ECLI:NL:HR:2013:BZ1468
Hoge Raad
- Cassatie
- Rechtspraak.nl
Cassatie over wanprestatie en onrechtmatige daad in medisch handelen met betrekking tot een voortijdig geboren kind
In deze zaak heeft de Hoge Raad op 3 mei 2013 uitspraak gedaan in een cassatieprocedure die voortvloeide uit een geschil over wanprestatie en onrechtmatige daad in de medische behandeling van een voortijdig geboren kind, aangeduid als [verzoeker]. De zaak betreft de behandeling van [verzoeker] in het Dr. Horacio E. Oduber Ziekenhuis op Aruba, waar hij na een 'apparently life threatening event' (ALTE) op 1 juni 1993 werd opgenomen. De ouders van [verzoeker] hebben de zorgverleners aangeklaagd voor gebrekkige en onoordeelkundige behandeling, wat zou hebben geleid tot ernstige hersenschade bij hun kind.
De Hoge Raad verwijst naar eerdere vonnissen van de rechtbank en het Gemeenschappelijk Hof van Justitie van Aruba, waar de ouders in eerste instantie in het ongelijk zijn gesteld. De deskundigen die door de rechter zijn benoemd, hebben geconcludeerd dat de hersenschade van [verzoeker] voornamelijk is ontstaan door de ALTE op 1 juni 1993 en dat de behandeling in het ziekenhuis niet de oorzaak is geweest van verdere schade. De ouders hebben echter betoogd dat de deskundigen onvoldoende rekening hebben gehouden met hun observaties van oogcontact met [verzoeker] en dat de interpretatie van medische gegevens niet correct was.
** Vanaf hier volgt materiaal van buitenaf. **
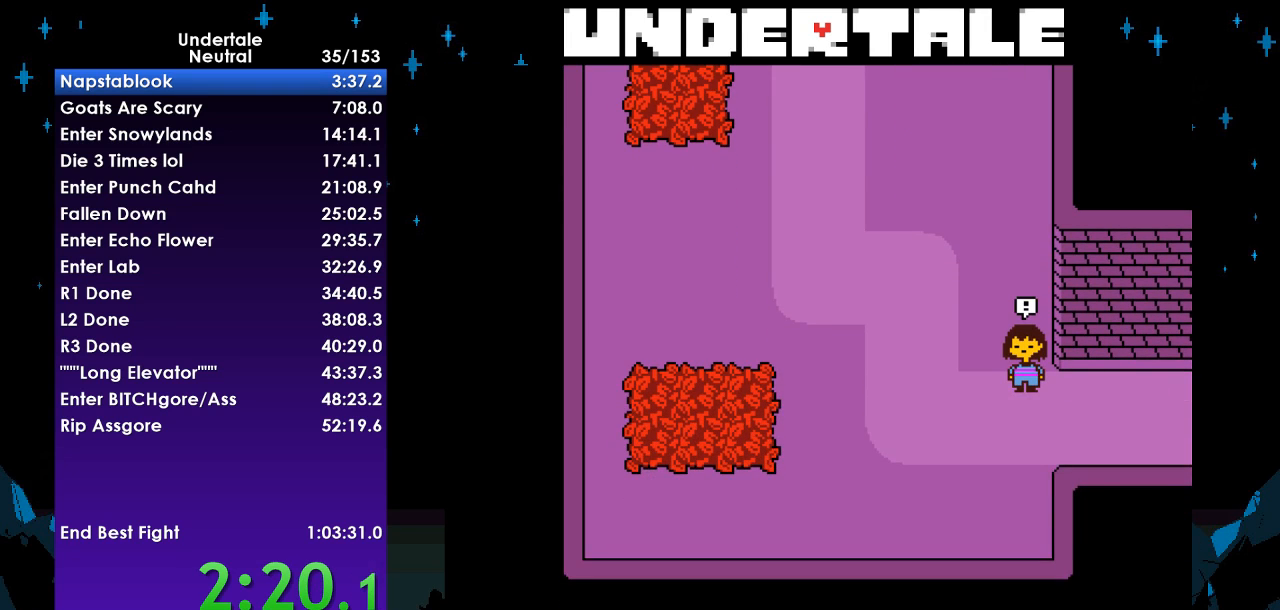
{"keys": [], "events": [[300, "right", "up"]]}
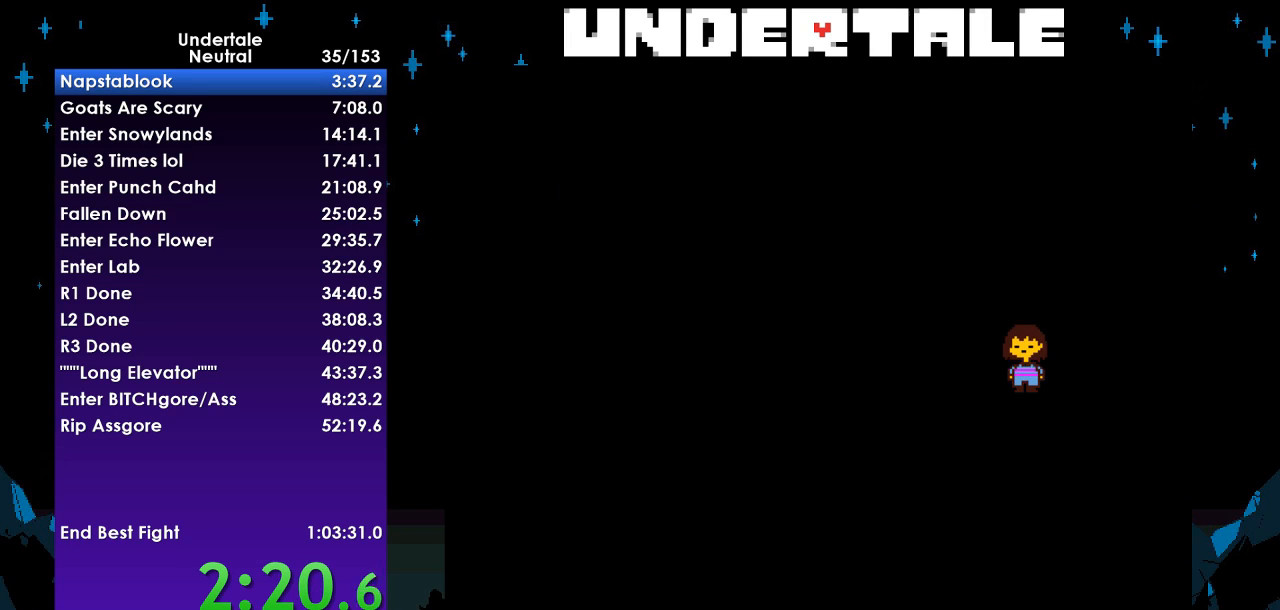
{"keys": [], "events": []}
De Hoge Raad heeft geoordeeld dat het hof onvoldoende heeft gemotiveerd waarom het de conclusies van de deskundigen heeft gevolgd, vooral in het licht van de bezwaren van de ouders. De Hoge Raad vernietigt het vonnis van het hof en verwijst de zaak terug voor verdere behandeling. Dit arrest benadrukt de motiveringsplicht van de rechter bij het volgen van deskundigenrapporten en de noodzaak om specifieke bezwaren van partijen serieus te nemen.